**STATED PROBLEM:**
Please return the listing below from its start up to and including the line that contains "क्षुधाशांतीची", with each line reproduced unchanged. Leave the pictures out of your answer.
## BEGIN RAW DATA
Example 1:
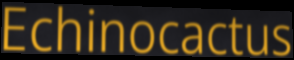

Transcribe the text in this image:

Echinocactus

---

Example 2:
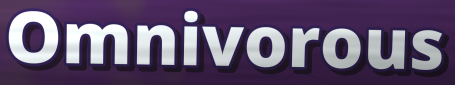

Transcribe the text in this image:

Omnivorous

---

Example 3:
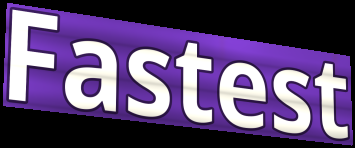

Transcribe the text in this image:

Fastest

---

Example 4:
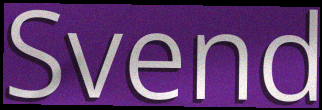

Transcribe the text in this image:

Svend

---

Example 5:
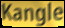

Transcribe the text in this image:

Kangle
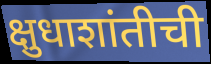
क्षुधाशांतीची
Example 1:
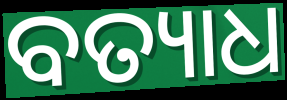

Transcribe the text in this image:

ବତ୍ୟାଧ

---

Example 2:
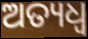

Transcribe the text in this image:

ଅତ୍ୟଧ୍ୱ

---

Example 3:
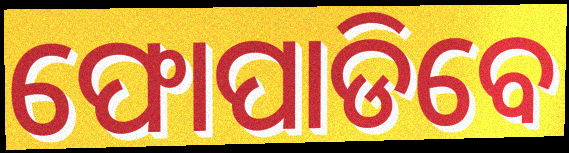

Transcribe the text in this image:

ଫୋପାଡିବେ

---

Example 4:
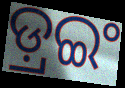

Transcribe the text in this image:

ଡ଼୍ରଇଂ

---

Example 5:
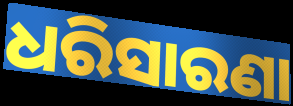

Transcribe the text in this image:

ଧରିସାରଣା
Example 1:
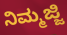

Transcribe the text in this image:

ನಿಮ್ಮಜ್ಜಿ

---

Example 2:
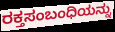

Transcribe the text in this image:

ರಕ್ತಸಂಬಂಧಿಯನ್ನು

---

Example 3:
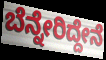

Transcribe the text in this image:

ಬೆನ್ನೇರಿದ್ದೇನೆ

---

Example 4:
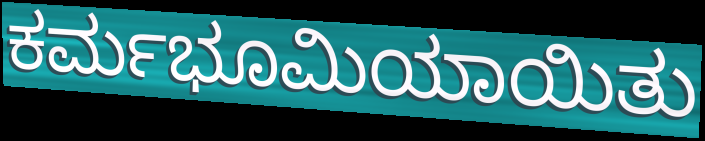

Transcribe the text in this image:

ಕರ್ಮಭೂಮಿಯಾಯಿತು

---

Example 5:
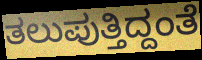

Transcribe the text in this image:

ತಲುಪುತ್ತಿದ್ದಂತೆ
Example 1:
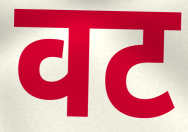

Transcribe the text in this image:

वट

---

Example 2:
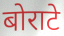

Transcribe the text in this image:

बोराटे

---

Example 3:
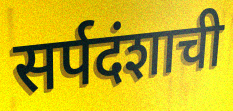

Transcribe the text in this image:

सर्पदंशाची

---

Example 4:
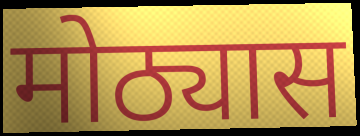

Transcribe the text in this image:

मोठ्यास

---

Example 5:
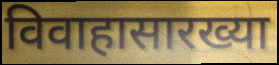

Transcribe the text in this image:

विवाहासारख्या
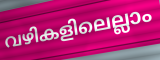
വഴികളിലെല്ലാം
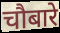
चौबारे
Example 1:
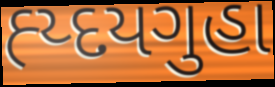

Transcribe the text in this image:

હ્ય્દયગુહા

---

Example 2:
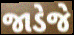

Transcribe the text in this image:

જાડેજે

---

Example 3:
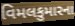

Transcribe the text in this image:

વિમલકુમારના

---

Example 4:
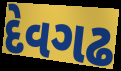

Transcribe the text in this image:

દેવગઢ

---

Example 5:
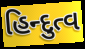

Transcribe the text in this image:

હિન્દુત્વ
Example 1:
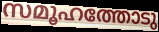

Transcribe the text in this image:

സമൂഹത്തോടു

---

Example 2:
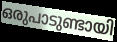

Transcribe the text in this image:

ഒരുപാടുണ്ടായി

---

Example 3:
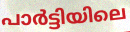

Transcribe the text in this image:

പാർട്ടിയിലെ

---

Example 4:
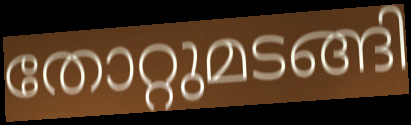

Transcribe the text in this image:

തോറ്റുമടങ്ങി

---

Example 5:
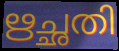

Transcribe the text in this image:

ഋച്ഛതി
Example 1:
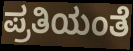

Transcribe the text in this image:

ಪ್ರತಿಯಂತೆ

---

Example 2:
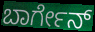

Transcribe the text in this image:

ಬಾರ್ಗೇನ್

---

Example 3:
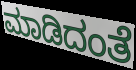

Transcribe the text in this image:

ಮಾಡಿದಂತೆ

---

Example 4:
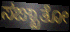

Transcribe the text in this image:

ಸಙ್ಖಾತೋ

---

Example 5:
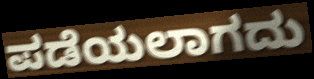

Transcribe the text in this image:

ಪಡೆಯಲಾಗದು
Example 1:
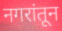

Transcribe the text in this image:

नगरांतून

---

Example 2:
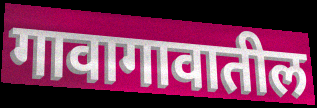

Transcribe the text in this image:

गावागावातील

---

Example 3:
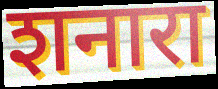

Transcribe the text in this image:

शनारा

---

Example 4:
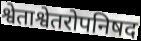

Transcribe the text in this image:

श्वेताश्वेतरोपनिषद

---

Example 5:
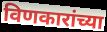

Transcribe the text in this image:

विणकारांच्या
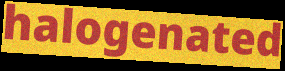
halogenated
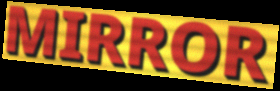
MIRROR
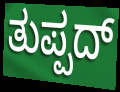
## END RAW DATA
**RESULT:**
Example 1:

Transcribe the text in this image:

Echinocactus

---

Example 2:

Transcribe the text in this image:

Omnivorous

---

Example 3:

Transcribe the text in this image:

Fastest

---

Example 4:

Transcribe the text in this image:

Svend

---

Example 5:

Transcribe the text in this image:

Kangle
क्षुधाशांतीची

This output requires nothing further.